# Camera geometry data
● ● ● ● ●
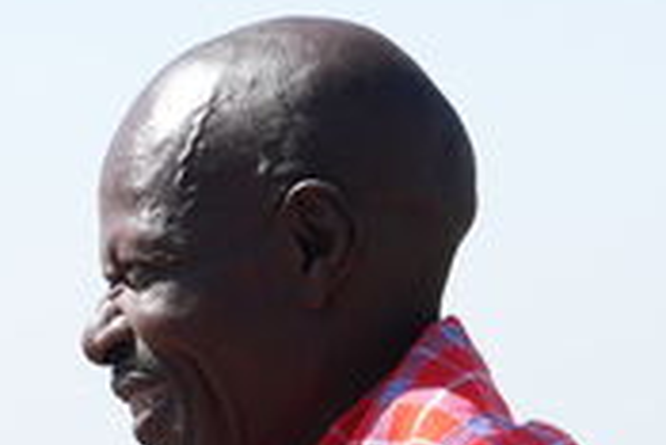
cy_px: 546
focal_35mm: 373
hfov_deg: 5.5
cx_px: -38
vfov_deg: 3.7
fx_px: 6906
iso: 100
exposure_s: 1/1000
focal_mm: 70
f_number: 2.8
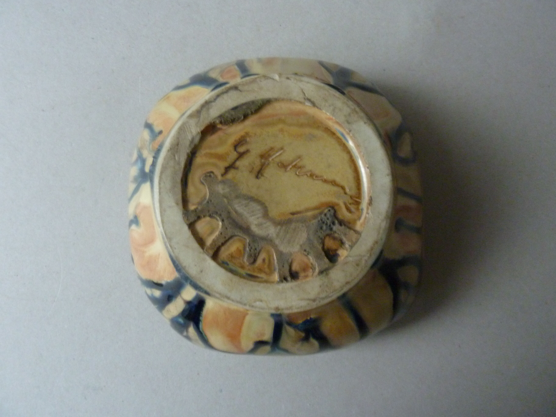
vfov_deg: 54.9
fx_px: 402
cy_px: 208
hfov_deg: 69.4
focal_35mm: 25
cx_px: 278
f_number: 3.3
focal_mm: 4.1
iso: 400
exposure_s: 1/13
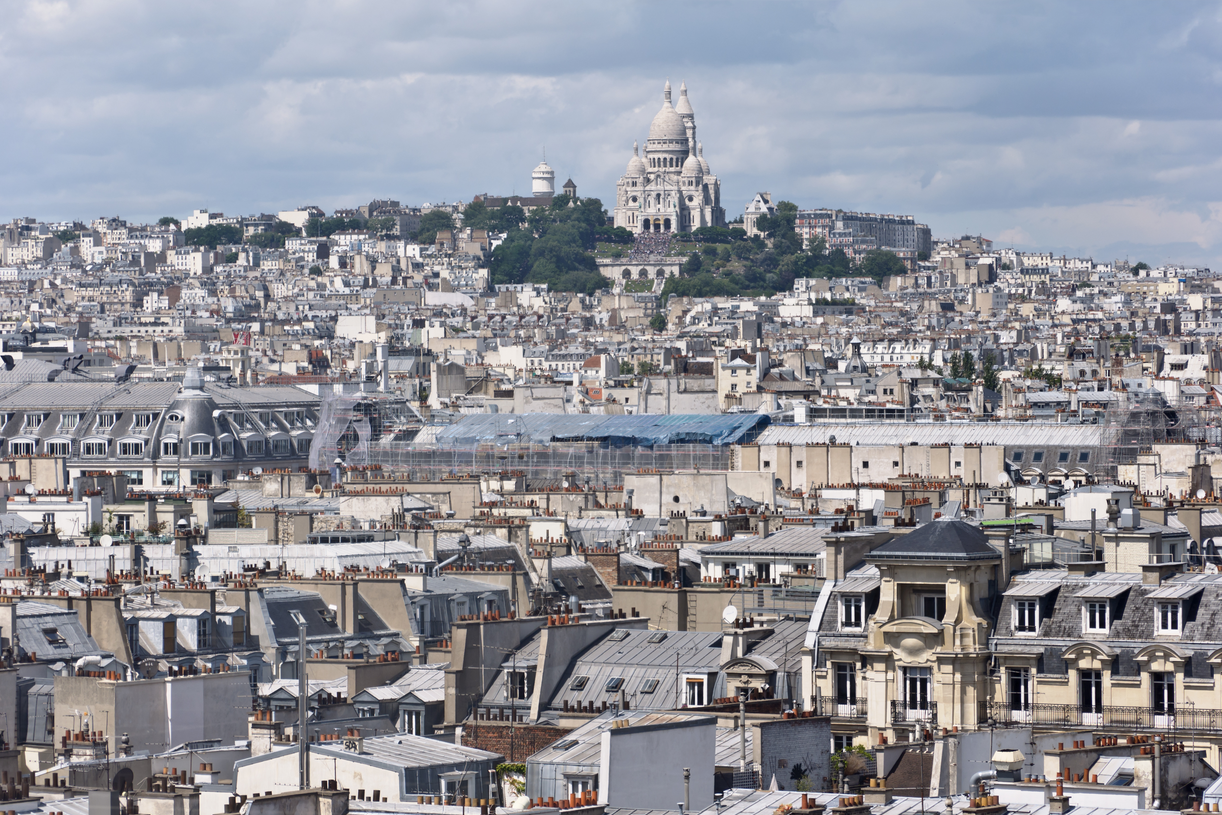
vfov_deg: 8.7
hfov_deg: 13.0
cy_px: 409
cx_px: 611
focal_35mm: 159
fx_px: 5380
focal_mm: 105
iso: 200
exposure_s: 1/640
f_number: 8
● ● ● ● ●
Repeat the records in full, exactly as they appear, but with the pictures removed.

# RESPONSE TO THE TASK
cy_px: 546
focal_35mm: 373
hfov_deg: 5.5
cx_px: -38
vfov_deg: 3.7
fx_px: 6906
iso: 100
exposure_s: 1/1000
focal_mm: 70
f_number: 2.8
vfov_deg: 54.9
fx_px: 402
cy_px: 208
hfov_deg: 69.4
focal_35mm: 25
cx_px: 278
f_number: 3.3
focal_mm: 4.1
iso: 400
exposure_s: 1/13
vfov_deg: 8.7
hfov_deg: 13.0
cy_px: 409
cx_px: 611
focal_35mm: 159
fx_px: 5380
focal_mm: 105
iso: 200
exposure_s: 1/640
f_number: 8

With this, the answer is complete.